EXERCISE PROMPT >>
Within the records that follow, restate exactly the lines from the line with "RÁPIDA ESTÃO DE PARABENS. FIGUEI" down to the line with "përherë ka krijuar", including both. Omit the pictures.

Data excerpts
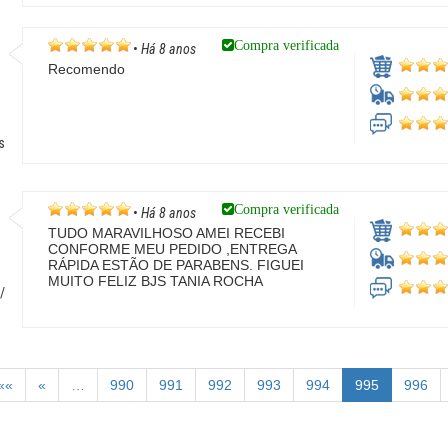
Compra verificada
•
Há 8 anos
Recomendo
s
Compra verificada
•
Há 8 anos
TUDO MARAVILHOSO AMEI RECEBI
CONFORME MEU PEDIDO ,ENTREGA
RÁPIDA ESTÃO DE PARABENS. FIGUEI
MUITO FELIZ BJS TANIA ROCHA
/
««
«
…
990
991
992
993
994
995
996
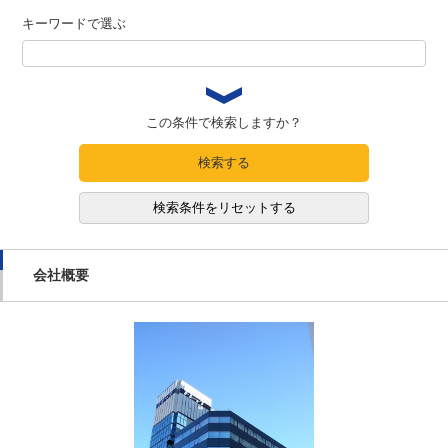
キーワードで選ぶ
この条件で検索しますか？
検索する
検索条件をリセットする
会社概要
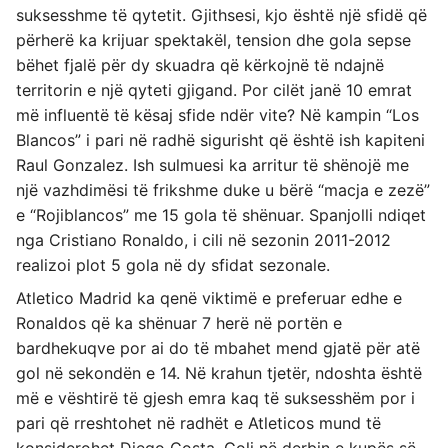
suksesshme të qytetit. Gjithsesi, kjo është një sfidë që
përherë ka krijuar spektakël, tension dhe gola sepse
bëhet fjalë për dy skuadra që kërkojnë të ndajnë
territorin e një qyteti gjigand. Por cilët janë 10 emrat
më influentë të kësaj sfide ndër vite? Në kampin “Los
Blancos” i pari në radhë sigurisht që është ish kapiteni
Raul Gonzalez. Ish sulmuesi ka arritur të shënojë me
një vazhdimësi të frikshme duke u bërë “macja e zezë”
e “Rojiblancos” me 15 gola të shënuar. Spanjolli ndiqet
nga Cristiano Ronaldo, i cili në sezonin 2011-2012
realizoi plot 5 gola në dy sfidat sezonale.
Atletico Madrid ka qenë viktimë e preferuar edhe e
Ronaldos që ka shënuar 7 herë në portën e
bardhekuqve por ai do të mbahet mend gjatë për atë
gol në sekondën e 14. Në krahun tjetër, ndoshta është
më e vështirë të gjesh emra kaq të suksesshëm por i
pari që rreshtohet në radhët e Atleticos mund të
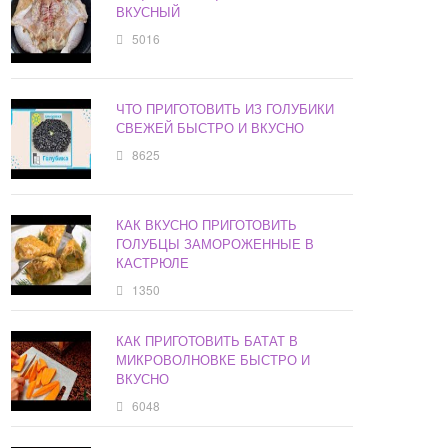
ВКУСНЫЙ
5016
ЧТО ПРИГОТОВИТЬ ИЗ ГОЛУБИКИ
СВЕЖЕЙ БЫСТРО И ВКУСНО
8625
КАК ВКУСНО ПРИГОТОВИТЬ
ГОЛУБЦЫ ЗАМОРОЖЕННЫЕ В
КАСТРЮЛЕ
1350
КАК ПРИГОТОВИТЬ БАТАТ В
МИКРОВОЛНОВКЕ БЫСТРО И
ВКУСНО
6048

RESPONSE AREA >>
RÁPIDA ESTÃO DE PARABENS. FIGUEI
MUITO FELIZ BJS TANIA ROCHA
/
««
«
…
990
991
992
993
994
995
996
キーワードで選ぶ
この条件で検索しますか？
検索する
検索条件をリセットする
会社概要
suksesshme të qytetit. Gjithsesi, kjo është një sfidë që
përherë ka krijuar spektakël, tension dhe gola sepse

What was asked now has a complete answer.